I consider writing songs for other people a lot! I would love to do that as a living. If I didn’t have that performer bug gnawing at my insides all the time, I’d probably give everything up to just do that. I’ll stick with trying to do both for now.
What was the process of making SuperNova like?
Creating SuperNova was like shopping at the mall. You go to one store for your shoes, another for your top, swing by another spot for the perfect pair of pants, and then you end up at the last shop for accessories. I worked with a different producer for every song on this EP. All the songs were created at separate times, but ended up being so cohesive by the time we put everything together. Each song has its own style and can stand on its own, but you have to put all the little pieces of the outfit together if you’re trying to turn heads.
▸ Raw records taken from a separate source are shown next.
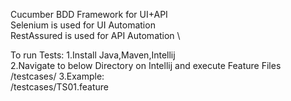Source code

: Cucumber BDD Framework for UI+API  \
Selenium is used for UI Automation \
RestAssured is used for API Automation \

To run Tests:
1.Install Java,Maven,Intellij \
2.Navigate to below Directory on Intellij and execute Feature Files \
/testcases/
3.Example: \
/testcases/TS01.feature
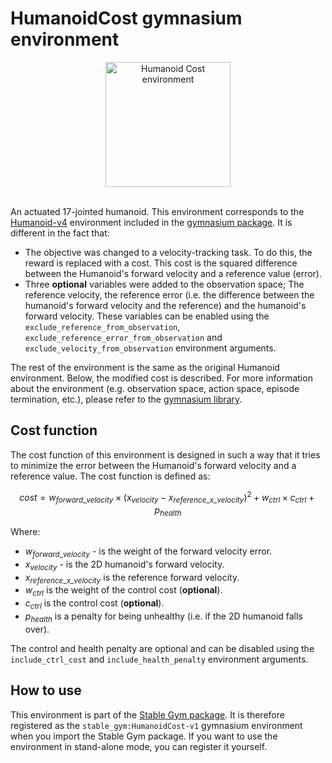 # HumanoidCost gymnasium environment

<div align="center">
    <img src="https://github.com/rickstaa/stable-gym/assets/17570430/7b3dd9c8-065c-40ab-bedd-d6c56633b4f7" alt="Humanoid Cost environment" width="200px">
</div>
</br>

An actuated 17-jointed humanoid. This environment corresponds to the [Humanoid-v4](https://gymnasium.farama.org/environments/mujoco/humanoid) environment included in the [gymnasium package](https://gymnasium.farama.org/). It is different in the fact that:

*   The objective was changed to a velocity-tracking task. To do this, the reward is replaced with a cost. This cost is the squared
    difference between the Humanoid's forward velocity and a reference value (error).
*   Three **optional** variables were added to the observation space; The reference velocity, the reference error (i.e. the difference between the humanoid's forward velocity and the reference) and the humanoid's forward velocity. These variables can be enabled using the `exclude_reference_from_observation`, `exclude_reference_error_from_observation` and `exclude_velocity_from_observation` environment arguments.

The rest of the environment is the same as the original Humanoid environment. Below, the modified cost is described. For more information about the environment (e.g. observation space, action space, episode termination, etc.), please refer to the [gymnasium library](https://gymnasium.farama.org/environments/mujoco/humanoid/).

## Cost function

The cost function of this environment is designed in such a way that it tries to minimize the error between the Humanoid's forward velocity and a reference value. The cost function is defined as:

$$
cost = w_{forward\_velocity} \times (x_{velocity} - x_{reference\_x\_velocity})^2 + w_{ctrl} \times c_{ctrl} + p_{health}
$$

Where:

*   $w_{forward\_velocity}$ - is the weight of the forward velocity error.
*   $x_{velocity}$ - is the 2D humanoid's forward velocity.
*   $x_{reference\_x\_velocity}$ is the reference forward velocity.
*   $w_{ctrl}$ is the weight of the control cost (**optional**).
*   $c_{ctrl}$ is the control cost (**optional**).
*   $p_{health}$ is a penalty for being unhealthy (i.e. if the 2D humanoid falls over).

The control and health penalty are optional and can be disabled using the `include_ctrl_cost` and `include_health_penalty` environment arguments.

## How to use

This environment is part of the [Stable Gym package](https://github.com/rickstaa/stable-gym). It is therefore registered as the `stable_gym:HumanoidCost-v1` gymnasium environment when you import the Stable Gym package. If you want to use the environment in stand-alone mode, you can register it yourself.
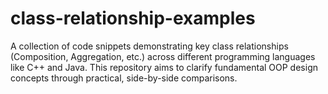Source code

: # class-relationship-examples
A collection of code snippets demonstrating key class relationships (Composition, Aggregation, etc.) across different programming languages like C++ and Java. This repository aims to clarify fundamental OOP design concepts through practical, side-by-side comparisons.

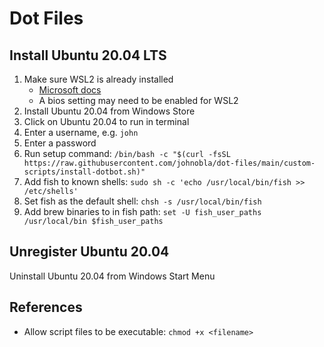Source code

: # Dot Files

## Install Ubuntu 20.04 LTS

1. Make sure WSL2 is already installed
   - [Microsoft docs](https://docs.microsoft.com/en-us/windows/wsl/install-win10)
   - A bios setting may need to be enabled for WSL2
1. Install Ubuntu 20.04 from Windows Store
2. Click on Ubuntu 20.04 to run in terminal
3. Enter a username, e.g. `john`
4. Enter a password
1. Run setup command: `/bin/bash -c "$(curl -fsSL https://raw.githubusercontent.com/johnobla/dot-files/main/custom-scripts/install-dotbot.sh)"`
1. Add fish to known shells: `sudo sh -c 'echo /usr/local/bin/fish >> /etc/shells'`
1. Set fish as the default shell: `chsh -s /usr/local/bin/fish`
1. Add brew binaries to in fish path: `set -U fish_user_paths /usr/local/bin $fish_user_paths`

## Unregister Ubuntu 20.04

Uninstall Ubuntu 20.04 from Windows Start Menu


## References
- Allow script files to be executable: `chmod +x <filename>`
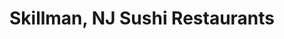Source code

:---
layout: city
title: Skillman, NJ Sushi Restaurants
permalink: /new-jersey/skillman/
stateAbbr: NJ
stateName: New Jersey
cityName: Skillman

---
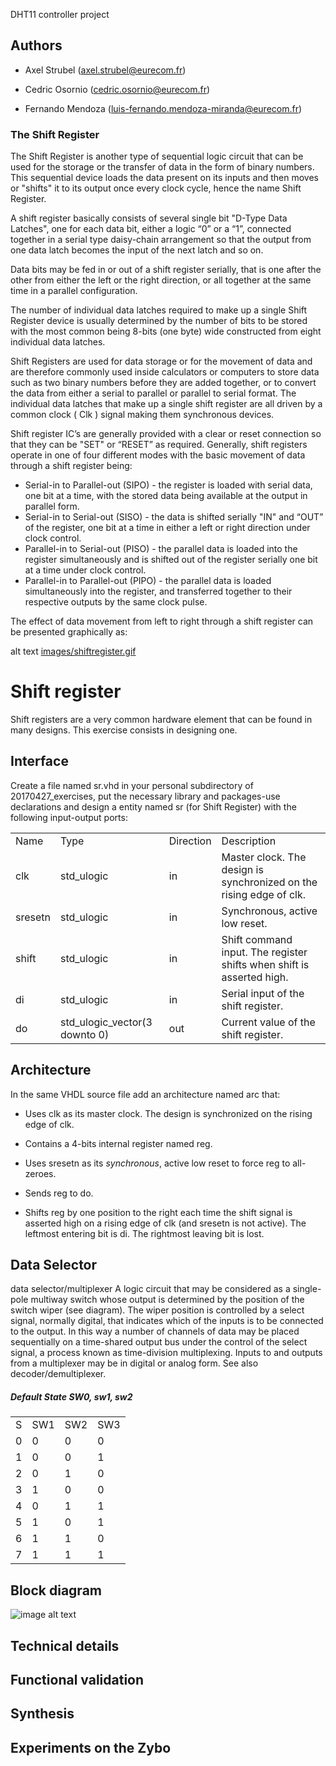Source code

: DHT11 controller project

## Authors

* Axel Strubel ([axel.strubel@eurecom.fr](mailto:axel.strubel@eurecom.fr))

* Cedric Osornio ([cedric.osornio@eurecom.fr](mailto:cedric.osornio@eurecom.fr))

* Fernando Mendoza ([luis-fernando.mendoza-miranda@eurecom.fr](mailto:luis-fernando.mendoza-miranda@eurecom.fr))

### The Shift Register

The Shift Register is another type of sequential logic circuit that can be used for the storage or the transfer of data in the form of binary numbers. This sequential device loads the data present on its inputs and then moves or "shifts" it to its output once every clock cycle, hence the name Shift Register.

A shift register basically consists of several single bit "D-Type Data Latches", one for each data bit, either a logic “0” or a “1”, connected together in a serial type daisy-chain arrangement so that the output from one data latch becomes the input of the next latch and so on.

Data bits may be fed in or out of a shift register serially, that is one after the other from either the left or the right direction, or all together at the same time in a parallel configuration.

The number of individual data latches required to make up a single Shift Register device is usually determined by the number of bits to be stored with the most common being 8-bits (one byte) wide constructed from eight individual data latches.

Shift Registers are used for data storage or for the movement of data and are therefore commonly used inside calculators or computers to store data such as two binary numbers before they are added together, or to convert the data from either a serial to parallel or parallel to serial format. The individual data latches that make up a single shift register are all driven by a common clock ( Clk ) signal making them synchronous devices.

Shift register IC’s are generally provided with a clear or reset connection so that they can be "SET" or “RESET” as required. Generally, shift registers operate in one of four different modes with the basic movement of data through a shift register being:

* Serial-in to Parallel-out (SIPO)  -  the register is loaded with serial data, one bit at a time,
  with the stored data being available at the output in parallel form.
* Serial-in to Serial-out (SISO)  -  the data is shifted serially "IN" and “OUT” of the register, 
  one bit at a time in either a left or right direction under clock control.
* Parallel-in to Serial-out (PISO)  -  the parallel data is loaded into the register 
  simultaneously and is shifted out of the register serially one bit at a time under clock control.
* Parallel-in to Parallel-out (PIPO)  -  the parallel data is loaded simultaneously into the register, 
  and transferred together to their respective outputs by the same clock pulse.

The effect of data movement from left to right through a shift register can be presented graphically as:

alt text [images/shiftregister.gif](http://www.electronics-tutorials.ws/sequential/seq15a.gif)

# Shift register

Shift registers are a very common hardware element that can be found in many designs. This exercise consists in designing one.

## Interface

Create a file named sr.vhd in your personal subdirectory of 20170427_exercises, put the necessary library and packages-use declarations and design a entity named sr (for Shift Register) with the following input-output ports:

<table>
  <tr>
    <td>Name</td>
    <td>Type</td>
    <td>Direction</td>
    <td>Description</td>
  </tr>
  <tr>
    <td>clk</td>
    <td>std_ulogic</td>
    <td>in</td>
    <td>Master clock. The design is synchronized on the rising edge of clk.</td>
  </tr>
  <tr>
    <td>sresetn</td>
    <td>std_ulogic</td>
    <td>in</td>
    <td>Synchronous, active low reset.</td>
  </tr>
  <tr>
    <td>shift</td>
    <td>std_ulogic</td>
    <td>in</td>
    <td>Shift command input. The register shifts when shift is asserted high.</td>
  </tr>
  <tr>
    <td>di</td>
    <td>std_ulogic</td>
    <td>in</td>
    <td>Serial input of the shift register.</td>
  </tr>
  <tr>
    <td>do</td>
    <td>std_ulogic_vector(3 downto 0)</td>
    <td>out</td>
    <td>Current value of the shift register.</td>
  </tr>
</table>


## Architecture

In the same VHDL source file add an architecture named arc that:

* Uses clk as its master clock. The design is synchronized on the rising edge of clk.

* Contains a 4-bits internal register named reg.

* Uses sresetn as its *synchronous*, active low reset to force reg to all-zeroes.

* Sends reg to do.

* Shifts reg by one position to the right each time the shift signal is asserted high on a rising edge of clk (and sresetn is not active). The leftmost entering bit is di. The rightmost leaving bit is lost.

## Data Selector

data selector/multiplexer A logic circuit that may be considered as a single-pole multiway switch whose output is determined by the position of the switch wiper (see diagram). The wiper position is controlled by a select signal, normally digital, that indicates which of the inputs is to be connected to the output. In this way a number of channels of data may be placed sequentially on a time-shared output bus under the control of the select signal, a process known as time-division multiplexing. Inputs to and outputs from a multiplexer may be in digital or analog form. See also decoder/demultiplexer.

##### Default State SW0, sw1, sw2

<table>
  <tr>
    <td>S</td>
    <td>SW1</td>
    <td>SW2</td>
    <td>SW3</td>
  </tr>
  <tr>
    <td>0</td>
    <td>0</td>
    <td>0</td>
    <td>0</td>
  </tr>
  <tr>
    <td>1</td>
    <td>0</td>
    <td>0</td>
    <td>1</td>
  </tr>
  <tr>
    <td>2</td>
    <td>0</td>
    <td>1</td>
    <td>0</td>
  </tr>
  <tr>
    <td>3</td>
    <td>1</td>
    <td>0</td>
    <td>0</td>
  </tr>
  <tr>
    <td>4</td>
    <td>0</td>
    <td>1</td>
    <td>1</td>
  </tr>
  <tr>
    <td>5</td>
    <td>1</td>
    <td>0</td>
    <td>1</td>
  </tr>
  <tr>
    <td>6</td>
    <td>1</td>
    <td>1</td>
    <td>0</td>
  </tr>
  <tr>
    <td>7</td>
    <td>1</td>
    <td>1</td>
    <td>1</td>
  </tr>
</table>


## Block diagram	

![image alt text](image_0.png)

## Technical details

## Functional validation

## Synthesis

## Experiments on the Zybo

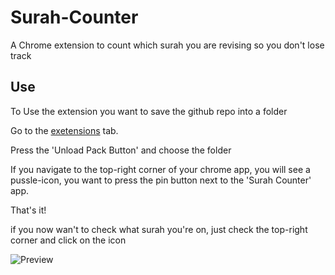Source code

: # Surah-Counter
A Chrome extension to count which surah you are revising so you don't lose track

## Use

To Use the extension you want to save the github repo into a folder

Go to the [exetensions](about:extensions) tab.

Press the 'Unload Pack Button' and choose the folder

If you navigate to the top-right corner of your chrome app, you will see a pussle-icon, you want to press the pin button next to the 'Surah Counter' app. 

That's it!

if you now wan't to check what surah you're on, just check the top-right corner and click on the icon

![Preview](https://github.com/spxrtzy/surah-counter/preview.jpg)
I feel like that’s exactly what we did.
Speaking of outfits, how would you describe your style?
My style is half 12-year-old boy, half Zenon: Girl of the 21st century. I don’t know what my style is, really. I just think it’s fun to dress up and color my hair a million colors. I don’t want anyone to be able to put their finger on me as a person. I am whoever I want to be, whenever I want to be it, and I certainly don’t have to be sexy or show my skin to get your attention. I want people, young girls especially, to know they can turn heads just by walking like you have the secret of the universe hidden in your back pocket, and I lead by example. Things tend to work out when I have purple hair, so it’s more of a superstition thing really.
Who do you feel inspired by?
I am inspired by my family, my friends, and all the other beings that have been put into my life by Divine Intervention. Life is so small and can be scary, and these are the people that you happened to run into between the beginning and the end. There is something so special about that, and I am so inspired by all the relationships in my life.
You’ve called yourself ‘the friendly neighborhood butt-pincher’ before, what’s the #1 butt you wish you could pinch?
If I said I wish I could pinch Harry Styles’ butt, I might end up with a million more fans (and or enemies), but I think I would choose Oprah’s butt, just because I feel like she would have the best reaction out of everyone.
And last but not least, what do we have to look out for you next year?
I’ll be going on my first ever tour this fall called the Epic Proportions Tour, so I’m hoping to keep that touring momentum up next year. I’m always writing and working towards the next thing, so you’ll definitely hear more music from me. The most exciting thing about being a new artist is you have no idea where the hell you’re going to be in even 6 months. It keeps me up at night, but I wouldn’t trade it for the world. Wherever I am and whatever I’m doing next year, it’ll be exactly where I’m supposed to be.